Japan Tackles Construction Worker Shortage
Finesse and bulk sound like an odd pairing.
But imagine a 50-tonne bulldozer creating a one- or two-degree grade over the length of several soccer fields. That’s what construction-equipment giant Komatsu has made feasible via a new system that combines drones, automation and satellite navigation with earthmoving machinery.
Japan’s construction companies now face such an acute labour shortage that they are looking for help from the least expected of places – whether that’s artificial intelligence, cloud computing or even overseas venture capital. Their hand is being forced by the rapid retirement of skilled construction personnel and a dearth of younger people to replace them as well as low productivity and sharply rising wages.
The number of construction personnel has dropped by one-quarter in the past 15 years to around 5m, and sector pay has jumped by one-third since the massive 2011 Tohoku earthquake, according to the Japanese government. While new orders have eased in the nation’s Y51trn ($440bn) construction market, projects already in the pipeline, especially for the 2020 Summer Olympics in Tokyo and the Tohoku rebuilding effort, are keeping the likes of steel workers, electricians and heavy-equipment operators in high demand.
To shrink that labour gap, Japan has rolled out various plans over the past decade.
In September, the government targeted increasing construction productivity by over 20 per cent by 2025 from this year. National strategies, including April’s “i-Construction” plan, called for improved use of information technology, AI and robotics. It also asked for measures to increase efficiency, such as the standardisation of concrete components to allow greater factory production, away from inclement weather.
Komatsu, the world’s second biggest earthmoving-equipment maker by revenue, has already made significant moves in deploying robotics and technology in construction. The company recently announced that it would use artificial intelligence in its advisory service, designed to help building supervisors and contractors work more efficiently. Last year, Komatsu initiated Smart Construction, a system that uses drones to conduct three-dimensional site surveys, combines that information with blueprints and then downloads that into the equipment via satellite communication. In combination with the intelligent earthmovers, the system guides operators - even those with little experience - in their digging, filling and grading to increase efficiency and reduce the amount of expensive skilled labour required. And in 2013, the company introduced intelligent and connected bulldozers and excavators with automated blades and buckets in 2013.

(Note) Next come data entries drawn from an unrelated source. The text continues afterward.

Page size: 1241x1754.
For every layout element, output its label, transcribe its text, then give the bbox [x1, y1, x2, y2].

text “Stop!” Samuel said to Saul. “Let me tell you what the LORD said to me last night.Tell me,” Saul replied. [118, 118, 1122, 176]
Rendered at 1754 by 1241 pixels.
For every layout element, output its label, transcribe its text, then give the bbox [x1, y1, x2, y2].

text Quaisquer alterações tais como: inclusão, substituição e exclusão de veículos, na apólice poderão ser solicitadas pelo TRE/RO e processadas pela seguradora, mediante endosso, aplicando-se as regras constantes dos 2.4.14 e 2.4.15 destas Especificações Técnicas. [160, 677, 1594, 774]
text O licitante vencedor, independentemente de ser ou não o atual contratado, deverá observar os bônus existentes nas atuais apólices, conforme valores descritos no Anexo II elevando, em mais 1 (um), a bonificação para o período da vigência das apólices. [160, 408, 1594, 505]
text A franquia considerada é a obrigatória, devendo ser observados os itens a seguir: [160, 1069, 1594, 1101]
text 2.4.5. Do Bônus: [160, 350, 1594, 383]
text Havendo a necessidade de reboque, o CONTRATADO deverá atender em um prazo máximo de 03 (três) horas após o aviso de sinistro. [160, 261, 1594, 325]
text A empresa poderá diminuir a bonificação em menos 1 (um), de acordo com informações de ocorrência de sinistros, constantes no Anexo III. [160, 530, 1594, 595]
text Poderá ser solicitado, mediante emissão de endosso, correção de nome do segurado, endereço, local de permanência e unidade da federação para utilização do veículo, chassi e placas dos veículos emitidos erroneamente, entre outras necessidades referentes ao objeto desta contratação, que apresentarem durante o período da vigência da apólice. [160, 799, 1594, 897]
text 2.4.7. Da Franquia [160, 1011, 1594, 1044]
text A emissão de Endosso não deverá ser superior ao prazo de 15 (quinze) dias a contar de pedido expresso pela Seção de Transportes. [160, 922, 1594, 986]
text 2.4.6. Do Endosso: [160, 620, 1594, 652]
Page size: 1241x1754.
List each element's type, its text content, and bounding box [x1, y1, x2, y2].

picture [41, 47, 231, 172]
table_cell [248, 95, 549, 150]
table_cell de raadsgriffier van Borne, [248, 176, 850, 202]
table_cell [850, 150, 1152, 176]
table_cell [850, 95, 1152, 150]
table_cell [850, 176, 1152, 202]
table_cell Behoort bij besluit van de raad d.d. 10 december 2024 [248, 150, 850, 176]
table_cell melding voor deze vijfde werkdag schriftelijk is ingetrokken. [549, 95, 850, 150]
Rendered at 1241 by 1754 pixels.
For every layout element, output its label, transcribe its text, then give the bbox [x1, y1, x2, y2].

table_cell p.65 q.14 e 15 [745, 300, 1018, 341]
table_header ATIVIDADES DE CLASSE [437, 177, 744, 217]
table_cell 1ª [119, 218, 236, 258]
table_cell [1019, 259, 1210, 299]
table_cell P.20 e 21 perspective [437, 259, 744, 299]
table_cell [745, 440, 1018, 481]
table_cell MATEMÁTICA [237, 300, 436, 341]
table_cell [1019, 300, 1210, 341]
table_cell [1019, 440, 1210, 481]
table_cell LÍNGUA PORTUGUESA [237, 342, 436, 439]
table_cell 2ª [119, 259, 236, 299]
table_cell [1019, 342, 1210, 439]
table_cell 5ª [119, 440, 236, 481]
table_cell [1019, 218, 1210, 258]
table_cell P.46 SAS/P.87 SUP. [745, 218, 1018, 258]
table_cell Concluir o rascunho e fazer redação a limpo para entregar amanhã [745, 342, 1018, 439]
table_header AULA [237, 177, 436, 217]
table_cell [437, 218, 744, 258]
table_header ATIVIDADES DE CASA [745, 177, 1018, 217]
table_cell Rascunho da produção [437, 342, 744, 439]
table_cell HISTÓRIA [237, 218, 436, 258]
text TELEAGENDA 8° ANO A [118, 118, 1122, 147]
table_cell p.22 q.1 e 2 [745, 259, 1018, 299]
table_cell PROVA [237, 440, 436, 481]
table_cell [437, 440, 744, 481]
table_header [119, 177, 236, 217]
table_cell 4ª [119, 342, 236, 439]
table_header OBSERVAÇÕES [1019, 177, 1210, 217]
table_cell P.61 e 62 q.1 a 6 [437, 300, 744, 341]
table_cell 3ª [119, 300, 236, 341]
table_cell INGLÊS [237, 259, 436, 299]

Even improving something seemingly as mundane as terrain surveying can have a major impact. Komatsu says that conventional surveying and planting of wooden stakes, which plots out the earthmoving work, can take up to two weeks, while drones can reduce that to a day – or even 30 minutes.
Takayuki Nakano, president of Nakano Construction, a mid-size contractor in southern Japan, says: “We’ve pretty much eliminated (hand) surveying and staking. And we can reduce the time required for a job, for example, to two months from three because we don’t need to stop and check the stakes during the work.”
In one instance of preparing a site for a solar-power project, he added a 1-2 per cent grade to ensure proper drainage, something that would have been extremely difficult and time consuming using conventional earthmoving methods.
Japan’s buttoned-down construction sector is even tapping Silicon Valley for help.
In what the industry says is a first, Shimizu, a major Japanese contractor, said in November that it would invest upwards of $9m in a new venture capital fund to help find robotics, AI and automation technologies to help it deal with the worker shortfall. Established by Draper Nexus Ventures, which has offices in San Mateo, California and Tokyo, the $175m fund also includes capital from Komatsu, Canon and Panasonic.
“We’re betting on the speediness and knowledge of VC to help us to get the new technologies,” says a Shimizu spokesman, noting that the contractor even thought of setting up its own fund before becoming a limited partner in one. “While we’re pursuing some partial automation, such as welding of pillars and moving materials, we realised that if we don’t pick up the pace that we won’t be able to deal with the labour shortages.”
Deepak Jagannathan, a senior associate at Draper Nexus, says that in addition to automation helping to alleviate the lack of workers that AI will allow robots to do multiple tasks without having to go through the type of costly reprogramming process that is deployed with current software.